Two Recent Examples Of Why You Need To Consider The ADA & FMLA

Two recent cases serve as a reminder of why those in the workers’ compensation profession need to be mindful of both the Family and Medical Leave Act (“FMLA”) and the Americans with Disabilities Act (“ADA”).

In Zuber v Boscov’s, decided September 11, 2017,, the United States Third Circuit Court of Appeals allowed an FMLA action to proceed, despite the employer’s objection that the employee settled those causes of action along with his workers’ compensation claim.  After the settlement, Zuber brought suit against his employer alleging, among other things, that his employer failed to notify him of his FMLA rights when he went off work for his injury; failed to designate his leave as FMLA protected; and retaliated against him for exercising his protected medical leave.  His employer argued that the settlement barred the FMLA actions, because they arose out of the work injury.  The Third Circuit Court disagreed.  The Court focused on the settlement language, in which Zuber waived actions arising from “all aspects of the 8/12/2014 alleged work injury claim and its sequela whether known or unknown at this time.”  The Court noted that the settlement agreement did not specifically address FMLA issues, and the language of the agreement focused on the “work injury claim”.

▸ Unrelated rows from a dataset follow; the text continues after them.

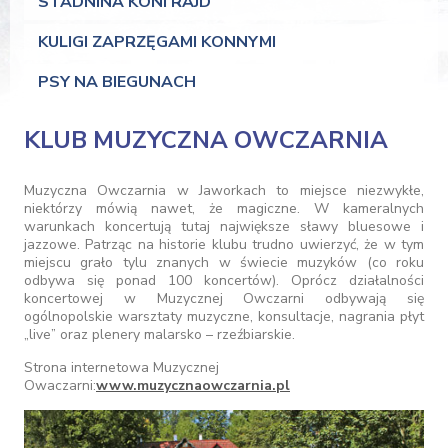
STADNINA KONI RAJD
KULIGI ZAPRZĘGAMI KONNYMI
PSY NA BIEGUNACH
KLUB MUZYCZNA OWCZARNIA
Muzyczna Owczarnia w Jaworkach to miejsce niezwykłe,
niektórzy mówią nawet, że magiczne. W kameralnych
warunkach koncertują tutaj największe sławy bluesowe i
jazzowe. Patrząc na historie klubu trudno uwierzyć, że w tym
miejscu grało tylu znanych w świecie muzyków (co roku
odbywa się ponad 100 koncertów). Oprócz działalności
koncertowej w Muzycznej Owczarni odbywają się
ogólnopolskie warsztaty muzyczne, konsultacje, nagrania płyt
„live” oraz plenery malarsko – rzeźbiarskie.
Strona internetowa Muzycznej
Owaczarni:
www.muzycznaowczarnia.pl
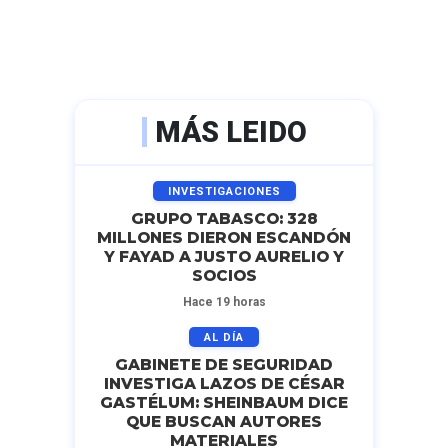
MÁS LEIDO
INVESTIGACIONES
GRUPO TABASCO: 328
MILLONES DIERON ESCANDÓN
Y FAYAD A JUSTO AURELIO Y
SOCIOS
Hace 19 horas
AL DÍA
GABINETE DE SEGURIDAD
INVESTIGA LAZOS DE CÉSAR
GASTÉLUM: SHEINBAUM DICE
QUE BUSCAN AUTORES
MATERIALES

This August, United Parcel Service agreed to pay $2 million to resolve a disability discrimination lawsuit filed by the Equal Employment Opportunity Commission (“EEOC”).   Part of the suit alleged that UPS’ leave policy unfairly terminated disabled employees without engaging in the interactive process mandated by the ADA.  UPS’ leave policy allegedly automatically terminated employees when they reached 12 months of leave, well beyond the 12 weeks mandated by the FMLA.  However, the EEOC maintains that any inflexible medical leave policy, or policy that requires employees be released to full duty before returning to work, is an ADA violation.

Federal courts differ on the extent to which the ADA requires additional leave above and beyond that mandated by the FMLA. Courts might also differ on the interpretation of the settlement language in the Zuber case.  However, these cases serve as a reminder that all lost-time claims bring potential FMLA and ADA issues with them.  Employers ignore these at their own peril.